I’m most grateful to my sister and my brother-in-law. They have been my partners in virtually every venture I have ever launched. I think they generally think I am crazy but that never stopped them from encouraging me to try the next crazy thing.

Can you please give us your favorite “Life Lesson Quote”? Can you share how that was relevant to you in your life?

“There is never a lack of resources, only a lack of resourcefulness.” This is 100% true in business. You don’t need $1M to launch your startup. If you are resourceful, you will be able to solicit advice, attract talent, and create a roadmap of how you are going to get from where you are to the place you want to be. We are closing in on $100M in sales and have never taken a single dollar of private equity or venture funding.

You are a successful business leader. Which three character traits do you think were most instrumental to your success? Can you please share a story or example for each?

Ability to Tolerate failure — you will fail, over and over. Expect 7 to 10 years of daily failure in one way or another going in. It will hurt but you need to have very short emotional memory. Key people will quit, volumes will dip, events like COVID can spring up.

Creativity — you can’t solve problems the same way they are being solved. Telemed was in its adolescence in 2013 but we knew that the landscape of care was shifting. People wanted more access to care than was being provided. We glued together 3 or 4 platforms, instead of spending millions building our own, and were able to deploy a solution that within 12 months was utilized by 100,000 patients.

Resourcefulness — you have to know how to play the game. Don’t think about pie in the sky but think about what you can do today. Example above in #4.

Ok super. Let’s now shift to the main part of our discussion about the tech tools that you are helping to create that can make a positive impact on our wellness. To begin, which particular problems are you aiming to solve?

The goal of Kyla is to create a global primary care program that tackles human longevity. When we think about primary care, we think about going to an office where an old doctor takes our blood pressure and does blood work. These doctors don’t have access to all of your data and are not thinking about extending your life 20 to 30 years beyond natural human lifespan and beyond.

How do you think your technology can address this?

Here at Kyla we believe two healthcare trends are critical. A personal healthcare AI which constantly ingests and analyses data about you. Everything from basic family history, to nutrition, to your genome. Secondly, we believe remote diagnostics, such as mail in blood work or smart watch data, will be the future of healthcare.
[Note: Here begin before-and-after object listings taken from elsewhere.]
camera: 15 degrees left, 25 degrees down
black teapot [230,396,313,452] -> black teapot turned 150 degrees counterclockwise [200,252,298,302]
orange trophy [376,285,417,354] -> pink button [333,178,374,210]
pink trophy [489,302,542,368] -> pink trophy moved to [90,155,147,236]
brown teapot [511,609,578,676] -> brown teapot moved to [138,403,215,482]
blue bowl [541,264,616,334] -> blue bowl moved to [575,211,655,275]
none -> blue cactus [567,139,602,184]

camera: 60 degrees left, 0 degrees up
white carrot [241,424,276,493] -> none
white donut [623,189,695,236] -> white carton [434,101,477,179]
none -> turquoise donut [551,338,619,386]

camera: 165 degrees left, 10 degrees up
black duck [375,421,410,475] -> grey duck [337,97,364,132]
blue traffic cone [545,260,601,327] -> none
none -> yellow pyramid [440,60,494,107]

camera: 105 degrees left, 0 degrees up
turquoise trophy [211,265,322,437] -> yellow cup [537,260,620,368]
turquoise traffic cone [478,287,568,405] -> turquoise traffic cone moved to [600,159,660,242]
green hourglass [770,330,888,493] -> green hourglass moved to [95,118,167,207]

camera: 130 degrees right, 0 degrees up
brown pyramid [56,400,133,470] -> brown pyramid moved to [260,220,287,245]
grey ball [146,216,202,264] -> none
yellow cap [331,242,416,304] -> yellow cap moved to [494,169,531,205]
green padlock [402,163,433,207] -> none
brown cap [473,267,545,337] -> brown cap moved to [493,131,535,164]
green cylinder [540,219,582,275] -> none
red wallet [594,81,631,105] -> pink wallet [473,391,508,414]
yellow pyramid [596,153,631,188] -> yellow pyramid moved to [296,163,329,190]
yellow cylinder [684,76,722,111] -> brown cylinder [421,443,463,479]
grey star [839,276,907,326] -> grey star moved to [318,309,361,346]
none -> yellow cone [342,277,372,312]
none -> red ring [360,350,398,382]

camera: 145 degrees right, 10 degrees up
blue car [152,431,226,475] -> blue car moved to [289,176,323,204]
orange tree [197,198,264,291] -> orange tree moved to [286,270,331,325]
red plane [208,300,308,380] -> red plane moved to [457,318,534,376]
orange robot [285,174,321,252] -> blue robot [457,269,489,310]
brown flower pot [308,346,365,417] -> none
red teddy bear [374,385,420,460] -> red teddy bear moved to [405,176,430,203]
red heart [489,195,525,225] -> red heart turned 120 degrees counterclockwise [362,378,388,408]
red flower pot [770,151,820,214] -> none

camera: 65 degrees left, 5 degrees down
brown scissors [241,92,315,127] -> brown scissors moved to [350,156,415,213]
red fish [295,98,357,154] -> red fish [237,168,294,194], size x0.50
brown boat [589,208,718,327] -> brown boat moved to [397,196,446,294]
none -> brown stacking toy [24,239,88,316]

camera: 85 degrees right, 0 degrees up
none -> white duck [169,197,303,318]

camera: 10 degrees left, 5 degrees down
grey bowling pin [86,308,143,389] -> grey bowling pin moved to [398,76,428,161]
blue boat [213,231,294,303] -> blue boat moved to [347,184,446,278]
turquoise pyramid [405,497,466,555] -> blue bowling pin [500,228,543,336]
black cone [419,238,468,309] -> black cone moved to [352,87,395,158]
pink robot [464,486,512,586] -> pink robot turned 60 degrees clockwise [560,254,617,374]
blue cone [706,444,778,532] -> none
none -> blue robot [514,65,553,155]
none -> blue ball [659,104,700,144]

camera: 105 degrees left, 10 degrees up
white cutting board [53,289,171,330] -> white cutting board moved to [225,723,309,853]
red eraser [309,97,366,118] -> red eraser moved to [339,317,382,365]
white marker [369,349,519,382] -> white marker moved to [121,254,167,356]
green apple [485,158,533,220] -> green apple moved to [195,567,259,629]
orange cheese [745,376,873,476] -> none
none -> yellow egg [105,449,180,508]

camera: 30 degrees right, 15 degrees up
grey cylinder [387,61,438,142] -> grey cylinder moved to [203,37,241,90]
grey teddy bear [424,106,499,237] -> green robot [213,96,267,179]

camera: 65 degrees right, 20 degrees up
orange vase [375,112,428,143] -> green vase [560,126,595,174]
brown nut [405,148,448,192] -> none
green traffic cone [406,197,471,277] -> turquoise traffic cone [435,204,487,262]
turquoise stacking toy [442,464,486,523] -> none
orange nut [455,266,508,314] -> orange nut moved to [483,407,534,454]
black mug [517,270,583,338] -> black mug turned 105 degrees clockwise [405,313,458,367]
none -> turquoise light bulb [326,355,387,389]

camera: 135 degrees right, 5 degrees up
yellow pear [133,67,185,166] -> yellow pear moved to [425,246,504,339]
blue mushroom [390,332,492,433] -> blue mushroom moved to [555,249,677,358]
If you combine those two, you have an AI in your pocket that is constantly working with your medical team on monitoring and improving your biomarkers through medications, supplements, personalized nutrition plans, and eventually prescribing anti-aging therapies. Something that even the best concierge doctor is not capable of doing.

Can you tell us the backstory about what inspired you to originally feel passionate about this cause?

I always found it interesting that in a universe that is projected to exist some quadrillion years, human beings are content to be born, have the planet circle around the sun 70 or 80 times and then die. I have always been fascinated by Ray Kurzweil and subsequently Peter Diamandis. If you haven’t explored their work, I highly recommend it.

How do you think this might change the world?

We hope to democratize healthcare access and add decades to peoples lives.